[Stored items]
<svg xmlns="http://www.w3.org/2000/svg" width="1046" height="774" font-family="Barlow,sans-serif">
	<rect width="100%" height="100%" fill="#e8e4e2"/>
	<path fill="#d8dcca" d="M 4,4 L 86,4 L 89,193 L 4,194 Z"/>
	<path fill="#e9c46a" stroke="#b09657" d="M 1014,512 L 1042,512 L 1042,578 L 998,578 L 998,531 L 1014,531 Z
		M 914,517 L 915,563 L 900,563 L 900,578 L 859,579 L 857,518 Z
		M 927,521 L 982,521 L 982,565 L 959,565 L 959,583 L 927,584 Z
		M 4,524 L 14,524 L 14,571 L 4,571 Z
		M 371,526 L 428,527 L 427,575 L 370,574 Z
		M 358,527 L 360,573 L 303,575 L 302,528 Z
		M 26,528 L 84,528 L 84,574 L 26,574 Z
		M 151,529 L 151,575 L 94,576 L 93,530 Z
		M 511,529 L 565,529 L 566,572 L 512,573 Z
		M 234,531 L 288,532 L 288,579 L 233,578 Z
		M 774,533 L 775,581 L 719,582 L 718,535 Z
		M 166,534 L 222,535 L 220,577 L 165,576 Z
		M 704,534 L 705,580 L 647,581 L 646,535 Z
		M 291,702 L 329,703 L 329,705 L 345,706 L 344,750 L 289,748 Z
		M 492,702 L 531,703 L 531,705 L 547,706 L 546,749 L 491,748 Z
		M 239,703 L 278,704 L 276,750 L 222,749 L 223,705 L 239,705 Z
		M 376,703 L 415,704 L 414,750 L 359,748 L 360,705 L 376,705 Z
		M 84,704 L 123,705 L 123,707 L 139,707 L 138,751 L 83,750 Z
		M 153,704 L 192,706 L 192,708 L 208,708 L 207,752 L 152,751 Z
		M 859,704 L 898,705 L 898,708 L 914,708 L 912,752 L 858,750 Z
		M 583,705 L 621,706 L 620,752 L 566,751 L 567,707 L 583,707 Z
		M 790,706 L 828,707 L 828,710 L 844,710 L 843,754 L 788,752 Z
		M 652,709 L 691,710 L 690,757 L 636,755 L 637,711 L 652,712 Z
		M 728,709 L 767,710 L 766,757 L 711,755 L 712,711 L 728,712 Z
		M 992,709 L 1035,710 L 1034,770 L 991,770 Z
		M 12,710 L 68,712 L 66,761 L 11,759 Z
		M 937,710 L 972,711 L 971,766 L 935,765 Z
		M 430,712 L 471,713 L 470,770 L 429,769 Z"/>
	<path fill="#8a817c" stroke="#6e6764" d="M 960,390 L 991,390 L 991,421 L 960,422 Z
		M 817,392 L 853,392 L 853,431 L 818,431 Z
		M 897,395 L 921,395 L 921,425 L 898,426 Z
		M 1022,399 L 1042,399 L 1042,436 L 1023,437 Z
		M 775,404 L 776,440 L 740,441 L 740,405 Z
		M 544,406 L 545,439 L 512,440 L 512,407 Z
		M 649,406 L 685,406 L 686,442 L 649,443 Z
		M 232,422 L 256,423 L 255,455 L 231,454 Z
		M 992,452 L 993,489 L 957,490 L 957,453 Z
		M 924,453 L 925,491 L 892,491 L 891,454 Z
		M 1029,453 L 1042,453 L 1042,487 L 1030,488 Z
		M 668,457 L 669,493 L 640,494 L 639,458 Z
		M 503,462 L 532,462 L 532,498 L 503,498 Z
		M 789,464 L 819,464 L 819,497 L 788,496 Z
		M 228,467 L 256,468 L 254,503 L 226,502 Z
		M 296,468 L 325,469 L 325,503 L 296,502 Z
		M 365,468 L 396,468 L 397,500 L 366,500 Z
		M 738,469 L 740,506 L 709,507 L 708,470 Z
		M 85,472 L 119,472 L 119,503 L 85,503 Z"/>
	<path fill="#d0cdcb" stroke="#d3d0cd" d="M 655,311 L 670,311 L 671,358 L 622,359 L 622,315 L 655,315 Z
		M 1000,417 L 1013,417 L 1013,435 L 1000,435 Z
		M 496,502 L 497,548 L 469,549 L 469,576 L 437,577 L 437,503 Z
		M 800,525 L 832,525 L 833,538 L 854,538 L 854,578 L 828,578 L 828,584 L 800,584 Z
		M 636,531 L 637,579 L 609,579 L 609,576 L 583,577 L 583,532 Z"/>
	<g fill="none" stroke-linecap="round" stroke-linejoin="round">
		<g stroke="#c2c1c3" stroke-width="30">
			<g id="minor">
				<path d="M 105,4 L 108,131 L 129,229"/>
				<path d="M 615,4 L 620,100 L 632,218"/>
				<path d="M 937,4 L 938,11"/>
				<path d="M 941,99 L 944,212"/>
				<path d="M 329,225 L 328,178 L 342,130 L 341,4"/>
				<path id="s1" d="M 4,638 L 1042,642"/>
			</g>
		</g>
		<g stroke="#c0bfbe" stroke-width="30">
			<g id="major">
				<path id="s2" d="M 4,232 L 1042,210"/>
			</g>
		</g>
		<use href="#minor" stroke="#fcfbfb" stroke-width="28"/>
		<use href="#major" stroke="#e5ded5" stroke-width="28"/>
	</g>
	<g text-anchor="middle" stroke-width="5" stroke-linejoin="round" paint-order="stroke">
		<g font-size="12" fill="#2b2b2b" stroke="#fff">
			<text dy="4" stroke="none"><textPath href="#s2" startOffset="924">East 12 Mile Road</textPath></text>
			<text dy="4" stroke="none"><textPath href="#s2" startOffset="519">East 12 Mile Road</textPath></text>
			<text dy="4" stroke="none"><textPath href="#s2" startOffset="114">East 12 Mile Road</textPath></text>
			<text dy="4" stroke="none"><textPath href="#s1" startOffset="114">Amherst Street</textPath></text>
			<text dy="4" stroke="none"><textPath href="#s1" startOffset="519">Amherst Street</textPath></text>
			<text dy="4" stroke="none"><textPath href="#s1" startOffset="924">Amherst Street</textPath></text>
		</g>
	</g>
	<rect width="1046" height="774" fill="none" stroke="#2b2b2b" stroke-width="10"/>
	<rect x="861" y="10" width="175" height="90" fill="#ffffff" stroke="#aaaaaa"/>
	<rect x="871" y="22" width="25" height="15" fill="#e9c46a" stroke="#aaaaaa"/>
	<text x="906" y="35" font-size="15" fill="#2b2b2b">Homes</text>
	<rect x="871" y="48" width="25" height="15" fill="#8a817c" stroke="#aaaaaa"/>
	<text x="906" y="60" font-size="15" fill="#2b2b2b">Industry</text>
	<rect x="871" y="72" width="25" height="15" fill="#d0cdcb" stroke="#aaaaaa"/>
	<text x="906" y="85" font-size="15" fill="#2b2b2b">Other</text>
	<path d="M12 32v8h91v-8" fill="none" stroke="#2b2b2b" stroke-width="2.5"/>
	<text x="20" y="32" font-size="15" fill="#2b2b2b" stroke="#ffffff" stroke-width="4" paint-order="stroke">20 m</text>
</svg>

◆ ACTION ITEM
Output each of the records exactly as it stands above.

◆ EXERCISE RESULT
<svg xmlns="http://www.w3.org/2000/svg" width="1046" height="774" font-family="Barlow,sans-serif">
	<rect width="100%" height="100%" fill="#e8e4e2"/>
	<path fill="#d8dcca" d="M 4,4 L 86,4 L 89,193 L 4,194 Z"/>
	<path fill="#e9c46a" stroke="#b09657" d="M 1014,512 L 1042,512 L 1042,578 L 998,578 L 998,531 L 1014,531 Z
		M 914,517 L 915,563 L 900,563 L 900,578 L 859,579 L 857,518 Z
		M 927,521 L 982,521 L 982,565 L 959,565 L 959,583 L 927,584 Z
		M 4,524 L 14,524 L 14,571 L 4,571 Z
		M 371,526 L 428,527 L 427,575 L 370,574 Z
		M 358,527 L 360,573 L 303,575 L 302,528 Z
		M 26,528 L 84,528 L 84,574 L 26,574 Z
		M 151,529 L 151,575 L 94,576 L 93,530 Z
		M 511,529 L 565,529 L 566,572 L 512,573 Z
		M 234,531 L 288,532 L 288,579 L 233,578 Z
		M 774,533 L 775,581 L 719,582 L 718,535 Z
		M 166,534 L 222,535 L 220,577 L 165,576 Z
		M 704,534 L 705,580 L 647,581 L 646,535 Z
		M 291,702 L 329,703 L 329,705 L 345,706 L 344,750 L 289,748 Z
		M 492,702 L 531,703 L 531,705 L 547,706 L 546,749 L 491,748 Z
		M 239,703 L 278,704 L 276,750 L 222,749 L 223,705 L 239,705 Z
		M 376,703 L 415,704 L 414,750 L 359,748 L 360,705 L 376,705 Z
		M 84,704 L 123,705 L 123,707 L 139,707 L 138,751 L 83,750 Z
		M 153,704 L 192,706 L 192,708 L 208,708 L 207,752 L 152,751 Z
		M 859,704 L 898,705 L 898,708 L 914,708 L 912,752 L 858,750 Z
		M 583,705 L 621,706 L 620,752 L 566,751 L 567,707 L 583,707 Z
		M 790,706 L 828,707 L 828,710 L 844,710 L 843,754 L 788,752 Z
		M 652,709 L 691,710 L 690,757 L 636,755 L 637,711 L 652,712 Z
		M 728,709 L 767,710 L 766,757 L 711,755 L 712,711 L 728,712 Z
		M 992,709 L 1035,710 L 1034,770 L 991,770 Z
		M 12,710 L 68,712 L 66,761 L 11,759 Z
		M 937,710 L 972,711 L 971,766 L 935,765 Z
		M 430,712 L 471,713 L 470,770 L 429,769 Z"/>
	<path fill="#8a817c" stroke="#6e6764" d="M 960,390 L 991,390 L 991,421 L 960,422 Z
		M 817,392 L 853,392 L 853,431 L 818,431 Z
		M 897,395 L 921,395 L 921,425 L 898,426 Z
		M 1022,399 L 1042,399 L 1042,436 L 1023,437 Z
		M 775,404 L 776,440 L 740,441 L 740,405 Z
		M 544,406 L 545,439 L 512,440 L 512,407 Z
		M 649,406 L 685,406 L 686,442 L 649,443 Z
		M 232,422 L 256,423 L 255,455 L 231,454 Z
		M 992,452 L 993,489 L 957,490 L 957,453 Z
		M 924,453 L 925,491 L 892,491 L 891,454 Z
		M 1029,453 L 1042,453 L 1042,487 L 1030,488 Z
		M 668,457 L 669,493 L 640,494 L 639,458 Z
		M 503,462 L 532,462 L 532,498 L 503,498 Z
		M 789,464 L 819,464 L 819,497 L 788,496 Z
		M 228,467 L 256,468 L 254,503 L 226,502 Z
		M 296,468 L 325,469 L 325,503 L 296,502 Z
		M 365,468 L 396,468 L 397,500 L 366,500 Z
		M 738,469 L 740,506 L 709,507 L 708,470 Z
		M 85,472 L 119,472 L 119,503 L 85,503 Z"/>
	<path fill="#d0cdcb" stroke="#d3d0cd" d="M 655,311 L 670,311 L 671,358 L 622,359 L 622,315 L 655,315 Z
		M 1000,417 L 1013,417 L 1013,435 L 1000,435 Z
		M 496,502 L 497,548 L 469,549 L 469,576 L 437,577 L 437,503 Z
		M 800,525 L 832,525 L 833,538 L 854,538 L 854,578 L 828,578 L 828,584 L 800,584 Z
		M 636,531 L 637,579 L 609,579 L 609,576 L 583,577 L 583,532 Z"/>
	<g fill="none" stroke-linecap="round" stroke-linejoin="round">
		<g stroke="#c2c1c3" stroke-width="30">
			<g id="minor">
				<path d="M 105,4 L 108,131 L 129,229"/>
				<path d="M 615,4 L 620,100 L 632,218"/>
				<path d="M 937,4 L 938,11"/>
				<path d="M 941,99 L 944,212"/>
				<path d="M 329,225 L 328,178 L 342,130 L 341,4"/>
				<path id="s1" d="M 4,638 L 1042,642"/>
			</g>
		</g>
		<g stroke="#c0bfbe" stroke-width="30">
			<g id="major">
				<path id="s2" d="M 4,232 L 1042,210"/>
			</g>
		</g>
		<use href="#minor" stroke="#fcfbfb" stroke-width="28"/>
		<use href="#major" stroke="#e5ded5" stroke-width="28"/>
	</g>
	<g text-anchor="middle" stroke-width="5" stroke-linejoin="round" paint-order="stroke">
		<g font-size="12" fill="#2b2b2b" stroke="#fff">
			<text dy="4" stroke="none"><textPath href="#s2" startOffset="924">East 12 Mile Road</textPath></text>
			<text dy="4" stroke="none"><textPath href="#s2" startOffset="519">East 12 Mile Road</textPath></text>
			<text dy="4" stroke="none"><textPath href="#s2" startOffset="114">East 12 Mile Road</textPath></text>
			<text dy="4" stroke="none"><textPath href="#s1" startOffset="114">Amherst Street</textPath></text>
			<text dy="4" stroke="none"><textPath href="#s1" startOffset="519">Amherst Street</textPath></text>
			<text dy="4" stroke="none"><textPath href="#s1" startOffset="924">Amherst Street</textPath></text>
		</g>
	</g>
	<rect width="1046" height="774" fill="none" stroke="#2b2b2b" stroke-width="10"/>
	<rect x="861" y="10" width="175" height="90" fill="#ffffff" stroke="#aaaaaa"/>
	<rect x="871" y="22" width="25" height="15" fill="#e9c46a" stroke="#aaaaaa"/>
	<text x="906" y="35" font-size="15" fill="#2b2b2b">Homes</text>
	<rect x="871" y="48" width="25" height="15" fill="#8a817c" stroke="#aaaaaa"/>
	<text x="906" y="60" font-size="15" fill="#2b2b2b">Industry</text>
	<rect x="871" y="72" width="25" height="15" fill="#d0cdcb" stroke="#aaaaaa"/>
	<text x="906" y="85" font-size="15" fill="#2b2b2b">Other</text>
	<path d="M12 32v8h91v-8" fill="none" stroke="#2b2b2b" stroke-width="2.5"/>
	<text x="20" y="32" font-size="15" fill="#2b2b2b" stroke="#ffffff" stroke-width="4" paint-order="stroke">20 m</text>
</svg>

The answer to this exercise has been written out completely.